1. This was part of a negotiated global plea in five separate cases; in the other four cases, Cox was charged with, inter alia, armed robbery (two counts); attempted armed robbery (one count); burglary with an assault or battery (one count); and fleeing a law enforcement officer. As part of this negotiated global plea, the sentences imposed in all five cases were ordered to be served concurrently.In addition, on April 17, 1998 (six months prior to the global plea) Cox had been sentenced to life in prison as a habitual felony offender in case number 97–12328 (three counts of armed robbery). As part of the parties' negotiations, the sentences imposed pursuant to the global plea were also ordered to be served concurrently with the sentences previously imposed in 97–12328.
2. The actual language of the 1997 habitual felony offender statute required inter alia, that:The felony for which the defendant is to be sentenced was committed:․ [w]ithin 5 years of the date of the conviction of the defendant's last prior felony or other qualified offense, or within 5 years of the defendant's release from a prison sentence or other commitment imposed as a result of a prior conviction for a felony or other qualified offense, whichever is later.§ 775.084(1)(a)2.b., Fla. Stat. (1997).
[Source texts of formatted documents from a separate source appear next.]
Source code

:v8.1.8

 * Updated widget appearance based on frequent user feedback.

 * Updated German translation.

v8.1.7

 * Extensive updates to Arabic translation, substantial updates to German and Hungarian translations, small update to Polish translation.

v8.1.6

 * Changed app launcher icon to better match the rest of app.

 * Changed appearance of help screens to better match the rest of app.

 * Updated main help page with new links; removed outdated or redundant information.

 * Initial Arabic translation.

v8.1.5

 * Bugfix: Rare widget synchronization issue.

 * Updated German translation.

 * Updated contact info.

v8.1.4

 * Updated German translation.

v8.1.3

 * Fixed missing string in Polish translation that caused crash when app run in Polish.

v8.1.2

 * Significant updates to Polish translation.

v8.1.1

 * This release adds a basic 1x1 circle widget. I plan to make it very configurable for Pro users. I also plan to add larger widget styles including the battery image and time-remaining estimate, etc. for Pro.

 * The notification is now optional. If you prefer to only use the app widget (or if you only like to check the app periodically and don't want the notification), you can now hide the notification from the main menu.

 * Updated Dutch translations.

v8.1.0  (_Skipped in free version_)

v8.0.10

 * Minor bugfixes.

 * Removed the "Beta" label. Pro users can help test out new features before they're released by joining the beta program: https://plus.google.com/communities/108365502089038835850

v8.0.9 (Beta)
3. In 1997, section 775.084(5), Florida Statutes (1997) provided:In order to be counted as a prior felony for purposes of sentencing under this section, the felony must have resulted in a conviction sentenced separately prior to the current offense and sentenced separately from any other felony conviction that is to be counted as a prior felony.
4. Had Cox not entered such a stipulation and waived the procedural requirements, the State would have been required to present the necessary testimony and evidence (including judgments, sentences and, if applicable, prison release information) to establish that Cox qualified as a habitual felony offender.
5. A motion for postconviction relief under rule 3.850 is generally subject to a two-year time limit, and contemplates an evidentiary hearing when necessary to resolve disputed factual issues. On appeal from an order which denies the motion without an evidentiary hearing, the order shall be reversed “unless the record shows conclusively that the appellant is entitled to no relief.” Fla. R. Crim. P. 9.141(b)(2)(D).By contrast, a motion to correct illegal sentence under rule 3.800(a) may be filed at any time, but must be determined as a matter of law, without an evidentiary hearing, based upon an error apparent on the face of the court record. Given the absence of any time limitation for filing such a motion, and the unavailability of an evidentiary hearing, the burden is on the movant to demonstrate that the trial court's error and the defendant's entitlement to relief are apparent from the face of the record. Williams v. State, 957 So. 2d 600 (Fla. 2007); Porkolab v. State, 187 So. 3d 945 (Fla. 3d DCA 2016); McClain v. State, 157 So. 3d 528 (Fla. 1st DCA 2015); Casteel v. State, 141 So. 3d 624 (Fla. 4th DCA 2014); Smart v. State, 124 So. 3d 347 (Fla. 2d DCA 2013); Jarrett v. State, 89 So. 3d 293 (Fla. 5th DCA 2012).